Le cordyceps : le champignon taillé pour l’effort
Ce qu’il fait vraiment
Le cordyceps, c’est une autre logique. Il ne travaille pas sur la récupération de fond ou l’équilibre hormonal. Il optimise l’utilisation de l’oxygène et la production d’ATP pendant l’effort. Des études montrent que des doses de 3 à 4,5g sur plusieurs semaines améliorent la VO2 max — un marqueur que je surveille de près en prépa Semi-Ironman. Le seuil ventilatoire bouge. La fatigue arrive plus tard dans l’effort. Sur un fractionné 5x1000m, la différence peut se sentir dès la quatrième répétition.
Pour qui c’est fait
- Endurance physique : trail, triathlon, cyclisme — tout ce qui sollicite le système aérobie en continu.
- VO2 max et seuil ventilatoire : les deux marqueurs clés pour progresser en sports d’endurance.
- Clarté mentale sous effort : utile en compétition ou dans les métiers physiquement exigeants.
Les résultats ne sont pas immédiats. Plusieurs semaines de prise régulière avant de sentir une récupération plus rapide et une résistance accrue à l’épuisement. Pas de magie. De la régularité.
Lequel choisir — et peut-on les combiner ?
Mon avis tranché : si tu cherches une vitalité globale, un meilleur équilibre hormonal et une résistance au stress chronique, le shilajit est le bon choix. Si ton objectif est précisément d’améliorer tes performances physiques et ta VO2 max, le cordyceps est plus ciblé. Et si tu fais de l’endurance sérieusement, les deux ensemble ont du sens — le shilajit pour l’énergie quotidienne et la base minérale, le cordyceps pour les blocs d’entraînement intenses.
Sur la qualité du shilajit, je ne fais pas de compromis.

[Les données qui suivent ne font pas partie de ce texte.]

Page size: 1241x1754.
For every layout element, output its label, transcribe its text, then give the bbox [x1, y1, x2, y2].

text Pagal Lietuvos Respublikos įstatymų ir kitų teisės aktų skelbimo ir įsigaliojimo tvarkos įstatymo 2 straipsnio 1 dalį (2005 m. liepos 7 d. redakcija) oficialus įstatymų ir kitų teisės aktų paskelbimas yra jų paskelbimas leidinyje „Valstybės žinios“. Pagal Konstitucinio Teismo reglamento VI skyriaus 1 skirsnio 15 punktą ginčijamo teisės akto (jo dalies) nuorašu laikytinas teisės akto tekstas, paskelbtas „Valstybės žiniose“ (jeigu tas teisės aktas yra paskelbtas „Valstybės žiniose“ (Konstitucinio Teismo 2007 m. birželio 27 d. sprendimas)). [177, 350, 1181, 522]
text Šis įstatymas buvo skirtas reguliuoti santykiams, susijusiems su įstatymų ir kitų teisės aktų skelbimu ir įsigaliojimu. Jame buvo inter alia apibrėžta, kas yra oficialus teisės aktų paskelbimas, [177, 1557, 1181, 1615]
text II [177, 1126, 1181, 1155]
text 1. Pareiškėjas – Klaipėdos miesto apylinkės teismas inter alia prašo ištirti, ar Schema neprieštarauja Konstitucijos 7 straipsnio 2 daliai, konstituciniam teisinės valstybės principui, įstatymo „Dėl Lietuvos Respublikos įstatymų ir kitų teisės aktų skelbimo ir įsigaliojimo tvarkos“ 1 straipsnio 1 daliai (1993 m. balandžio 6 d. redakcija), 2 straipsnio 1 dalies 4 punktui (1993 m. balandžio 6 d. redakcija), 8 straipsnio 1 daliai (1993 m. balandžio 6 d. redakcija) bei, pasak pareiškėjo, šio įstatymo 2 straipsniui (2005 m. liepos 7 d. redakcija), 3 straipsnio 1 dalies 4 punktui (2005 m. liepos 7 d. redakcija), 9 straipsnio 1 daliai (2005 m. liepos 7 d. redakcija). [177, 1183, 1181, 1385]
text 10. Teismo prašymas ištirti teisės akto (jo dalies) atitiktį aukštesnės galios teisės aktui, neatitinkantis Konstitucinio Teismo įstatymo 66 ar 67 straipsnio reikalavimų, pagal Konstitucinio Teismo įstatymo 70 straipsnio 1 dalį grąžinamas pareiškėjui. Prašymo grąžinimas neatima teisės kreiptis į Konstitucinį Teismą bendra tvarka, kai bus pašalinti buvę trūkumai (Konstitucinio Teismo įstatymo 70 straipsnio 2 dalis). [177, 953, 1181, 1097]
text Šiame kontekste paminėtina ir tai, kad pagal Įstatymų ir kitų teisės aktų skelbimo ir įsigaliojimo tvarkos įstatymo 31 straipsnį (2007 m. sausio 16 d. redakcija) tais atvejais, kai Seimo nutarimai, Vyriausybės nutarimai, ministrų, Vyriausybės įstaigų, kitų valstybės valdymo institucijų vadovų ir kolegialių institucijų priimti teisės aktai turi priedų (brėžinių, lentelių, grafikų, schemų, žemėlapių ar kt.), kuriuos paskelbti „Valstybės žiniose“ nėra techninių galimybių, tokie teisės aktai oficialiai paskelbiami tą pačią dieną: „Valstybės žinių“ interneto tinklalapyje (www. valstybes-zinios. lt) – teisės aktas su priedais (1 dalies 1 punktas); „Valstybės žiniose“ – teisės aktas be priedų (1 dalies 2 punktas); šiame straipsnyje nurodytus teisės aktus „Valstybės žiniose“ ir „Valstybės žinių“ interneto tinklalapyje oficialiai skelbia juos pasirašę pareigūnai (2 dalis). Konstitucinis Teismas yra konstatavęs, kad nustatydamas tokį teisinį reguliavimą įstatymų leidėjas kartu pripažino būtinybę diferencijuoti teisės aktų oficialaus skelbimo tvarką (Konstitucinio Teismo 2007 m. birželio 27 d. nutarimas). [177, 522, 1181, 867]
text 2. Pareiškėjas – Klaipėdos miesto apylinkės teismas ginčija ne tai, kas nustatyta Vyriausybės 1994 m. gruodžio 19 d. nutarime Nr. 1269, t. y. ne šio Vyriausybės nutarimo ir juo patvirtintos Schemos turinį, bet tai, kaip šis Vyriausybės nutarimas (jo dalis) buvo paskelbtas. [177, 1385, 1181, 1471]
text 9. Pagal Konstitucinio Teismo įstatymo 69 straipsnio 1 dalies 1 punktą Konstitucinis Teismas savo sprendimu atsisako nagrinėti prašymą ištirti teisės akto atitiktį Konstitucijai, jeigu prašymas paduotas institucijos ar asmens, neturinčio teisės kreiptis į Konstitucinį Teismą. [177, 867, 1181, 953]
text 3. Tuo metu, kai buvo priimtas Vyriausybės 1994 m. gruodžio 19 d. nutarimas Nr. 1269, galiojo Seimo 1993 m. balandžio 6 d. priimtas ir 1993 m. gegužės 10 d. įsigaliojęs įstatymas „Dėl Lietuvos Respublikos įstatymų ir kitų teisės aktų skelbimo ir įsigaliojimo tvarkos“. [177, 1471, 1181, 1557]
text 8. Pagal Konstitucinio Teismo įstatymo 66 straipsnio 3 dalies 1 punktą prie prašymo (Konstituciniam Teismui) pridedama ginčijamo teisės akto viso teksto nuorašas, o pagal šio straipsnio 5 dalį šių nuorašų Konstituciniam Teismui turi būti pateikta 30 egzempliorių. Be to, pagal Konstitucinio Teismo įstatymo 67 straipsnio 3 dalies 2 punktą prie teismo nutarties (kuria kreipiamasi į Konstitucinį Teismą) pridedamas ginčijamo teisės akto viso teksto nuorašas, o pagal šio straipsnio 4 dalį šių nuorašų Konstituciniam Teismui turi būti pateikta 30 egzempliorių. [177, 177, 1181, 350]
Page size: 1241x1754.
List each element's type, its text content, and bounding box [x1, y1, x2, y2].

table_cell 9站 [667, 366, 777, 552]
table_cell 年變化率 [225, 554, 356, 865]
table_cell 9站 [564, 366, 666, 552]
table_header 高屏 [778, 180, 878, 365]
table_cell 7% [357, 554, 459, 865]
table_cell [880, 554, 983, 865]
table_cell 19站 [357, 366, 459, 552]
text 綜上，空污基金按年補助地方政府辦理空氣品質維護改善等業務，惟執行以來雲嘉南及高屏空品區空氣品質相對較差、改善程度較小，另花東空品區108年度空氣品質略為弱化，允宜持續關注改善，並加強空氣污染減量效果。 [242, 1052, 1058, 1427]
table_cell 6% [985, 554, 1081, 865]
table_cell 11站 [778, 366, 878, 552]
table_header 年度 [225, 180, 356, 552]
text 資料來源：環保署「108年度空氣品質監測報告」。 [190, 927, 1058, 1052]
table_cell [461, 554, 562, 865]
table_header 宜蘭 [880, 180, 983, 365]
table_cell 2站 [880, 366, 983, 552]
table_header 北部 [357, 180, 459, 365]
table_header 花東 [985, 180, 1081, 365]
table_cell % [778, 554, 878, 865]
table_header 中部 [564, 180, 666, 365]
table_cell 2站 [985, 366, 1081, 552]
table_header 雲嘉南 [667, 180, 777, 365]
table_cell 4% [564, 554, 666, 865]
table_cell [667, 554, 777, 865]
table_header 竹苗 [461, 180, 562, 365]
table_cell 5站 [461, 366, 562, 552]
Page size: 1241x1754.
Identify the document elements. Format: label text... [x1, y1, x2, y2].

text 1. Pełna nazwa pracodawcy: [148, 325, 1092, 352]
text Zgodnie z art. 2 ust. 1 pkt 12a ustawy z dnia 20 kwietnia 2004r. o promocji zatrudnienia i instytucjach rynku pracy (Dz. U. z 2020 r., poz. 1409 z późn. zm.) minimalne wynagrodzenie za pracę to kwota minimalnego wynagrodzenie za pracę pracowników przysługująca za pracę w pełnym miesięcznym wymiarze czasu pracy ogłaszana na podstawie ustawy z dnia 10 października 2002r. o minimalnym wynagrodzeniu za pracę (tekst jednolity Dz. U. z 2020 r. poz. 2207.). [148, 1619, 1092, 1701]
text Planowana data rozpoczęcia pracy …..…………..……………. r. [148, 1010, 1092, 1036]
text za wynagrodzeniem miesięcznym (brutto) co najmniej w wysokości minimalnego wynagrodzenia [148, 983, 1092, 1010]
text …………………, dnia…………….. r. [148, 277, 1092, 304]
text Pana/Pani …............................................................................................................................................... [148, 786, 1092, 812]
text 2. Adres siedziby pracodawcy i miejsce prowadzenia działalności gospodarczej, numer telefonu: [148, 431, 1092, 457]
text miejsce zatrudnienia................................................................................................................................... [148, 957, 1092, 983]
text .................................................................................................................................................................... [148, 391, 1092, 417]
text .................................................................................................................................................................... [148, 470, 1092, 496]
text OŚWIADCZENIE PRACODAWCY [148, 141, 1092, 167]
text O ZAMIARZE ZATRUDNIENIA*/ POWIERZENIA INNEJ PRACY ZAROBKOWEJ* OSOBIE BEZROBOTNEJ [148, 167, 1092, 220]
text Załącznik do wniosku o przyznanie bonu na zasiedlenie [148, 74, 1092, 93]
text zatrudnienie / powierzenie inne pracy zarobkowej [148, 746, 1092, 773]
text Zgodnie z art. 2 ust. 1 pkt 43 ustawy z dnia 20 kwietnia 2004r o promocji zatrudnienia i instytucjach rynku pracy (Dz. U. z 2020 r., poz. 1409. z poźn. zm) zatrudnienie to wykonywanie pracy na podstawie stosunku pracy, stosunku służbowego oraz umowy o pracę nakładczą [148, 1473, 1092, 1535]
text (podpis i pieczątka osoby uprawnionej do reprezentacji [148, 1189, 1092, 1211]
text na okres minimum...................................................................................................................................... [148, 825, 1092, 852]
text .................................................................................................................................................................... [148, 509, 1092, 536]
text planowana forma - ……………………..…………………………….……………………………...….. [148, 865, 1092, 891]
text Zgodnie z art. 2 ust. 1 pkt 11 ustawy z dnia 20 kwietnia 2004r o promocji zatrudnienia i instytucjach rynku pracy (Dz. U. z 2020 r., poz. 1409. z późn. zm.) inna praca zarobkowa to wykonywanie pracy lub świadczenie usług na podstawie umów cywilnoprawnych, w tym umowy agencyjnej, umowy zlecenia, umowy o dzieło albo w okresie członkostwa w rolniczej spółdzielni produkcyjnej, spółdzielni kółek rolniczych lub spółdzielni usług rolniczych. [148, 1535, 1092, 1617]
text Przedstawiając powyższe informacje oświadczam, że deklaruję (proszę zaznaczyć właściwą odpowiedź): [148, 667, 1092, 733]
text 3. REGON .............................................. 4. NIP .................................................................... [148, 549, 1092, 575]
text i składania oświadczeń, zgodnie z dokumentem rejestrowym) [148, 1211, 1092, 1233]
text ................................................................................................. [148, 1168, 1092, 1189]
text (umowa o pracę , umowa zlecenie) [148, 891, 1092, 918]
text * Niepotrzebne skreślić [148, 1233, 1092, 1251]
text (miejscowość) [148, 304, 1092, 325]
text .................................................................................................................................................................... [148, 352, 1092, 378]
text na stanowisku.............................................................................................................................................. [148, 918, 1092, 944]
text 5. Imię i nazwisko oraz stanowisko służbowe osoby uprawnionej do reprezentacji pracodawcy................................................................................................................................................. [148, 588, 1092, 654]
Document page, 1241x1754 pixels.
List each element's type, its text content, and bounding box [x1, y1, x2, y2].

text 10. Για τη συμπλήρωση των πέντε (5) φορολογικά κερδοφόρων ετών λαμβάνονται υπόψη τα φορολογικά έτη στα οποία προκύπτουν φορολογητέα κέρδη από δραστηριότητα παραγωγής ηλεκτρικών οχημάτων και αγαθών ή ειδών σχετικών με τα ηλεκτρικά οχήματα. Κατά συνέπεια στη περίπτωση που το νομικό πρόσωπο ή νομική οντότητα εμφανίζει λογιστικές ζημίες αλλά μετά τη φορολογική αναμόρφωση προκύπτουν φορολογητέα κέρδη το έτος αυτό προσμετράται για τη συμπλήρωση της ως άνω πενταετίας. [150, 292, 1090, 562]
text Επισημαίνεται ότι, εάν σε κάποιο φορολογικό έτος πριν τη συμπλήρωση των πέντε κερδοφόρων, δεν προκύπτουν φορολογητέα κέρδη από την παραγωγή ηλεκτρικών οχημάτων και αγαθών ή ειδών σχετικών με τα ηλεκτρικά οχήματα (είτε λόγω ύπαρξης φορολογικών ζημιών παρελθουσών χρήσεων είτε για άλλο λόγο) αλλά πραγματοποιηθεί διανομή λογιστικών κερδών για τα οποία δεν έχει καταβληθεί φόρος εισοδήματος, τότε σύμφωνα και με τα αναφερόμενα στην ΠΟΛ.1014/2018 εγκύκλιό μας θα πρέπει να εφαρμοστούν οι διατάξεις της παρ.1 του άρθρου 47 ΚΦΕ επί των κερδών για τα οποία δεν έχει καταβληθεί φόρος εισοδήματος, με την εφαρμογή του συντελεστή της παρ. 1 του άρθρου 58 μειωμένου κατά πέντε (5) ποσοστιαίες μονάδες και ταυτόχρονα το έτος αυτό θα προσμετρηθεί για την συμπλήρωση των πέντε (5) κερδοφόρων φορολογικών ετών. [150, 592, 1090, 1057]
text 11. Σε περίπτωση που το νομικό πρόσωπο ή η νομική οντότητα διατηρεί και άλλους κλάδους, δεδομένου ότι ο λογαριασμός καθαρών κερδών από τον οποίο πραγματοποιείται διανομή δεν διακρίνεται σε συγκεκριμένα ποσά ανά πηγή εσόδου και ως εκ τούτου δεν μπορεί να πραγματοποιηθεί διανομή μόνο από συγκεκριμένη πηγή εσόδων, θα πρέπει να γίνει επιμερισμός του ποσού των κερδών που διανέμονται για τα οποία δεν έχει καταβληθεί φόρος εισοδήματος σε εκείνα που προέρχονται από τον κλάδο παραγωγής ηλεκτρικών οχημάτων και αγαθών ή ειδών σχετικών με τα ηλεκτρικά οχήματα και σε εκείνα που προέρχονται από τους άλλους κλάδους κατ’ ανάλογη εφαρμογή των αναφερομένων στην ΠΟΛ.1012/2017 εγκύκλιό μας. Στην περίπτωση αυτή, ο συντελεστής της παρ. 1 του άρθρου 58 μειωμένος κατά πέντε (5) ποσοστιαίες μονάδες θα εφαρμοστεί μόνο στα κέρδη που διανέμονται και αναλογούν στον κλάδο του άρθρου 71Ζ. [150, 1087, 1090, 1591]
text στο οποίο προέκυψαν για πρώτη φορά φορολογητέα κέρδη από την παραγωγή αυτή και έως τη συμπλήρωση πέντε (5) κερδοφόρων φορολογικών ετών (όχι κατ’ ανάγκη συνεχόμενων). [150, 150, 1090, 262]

Je prends Feel Pure — 75% d’acide fulvique, disponible en pharmacie, code EXP10 pour 10% de réduction. C’est la référence que je recommande sur ce site, et c’est celle que j’utilise. Tu peux lire mon avis complet ici ou comparer avec d’autres options dans mon guide du meilleur shilajit.
Shilajit = vitalité de fond, hormones, stress, récupération globale. Cordyceps = performance aérobie, VO2 max, énergie à l’effort. Les deux se complètent bien si tu fais du sport sérieusement. Qualité obligatoire dans les deux cas — un shilajit mal purifié, c’est inutile au mieux, toxique au pire.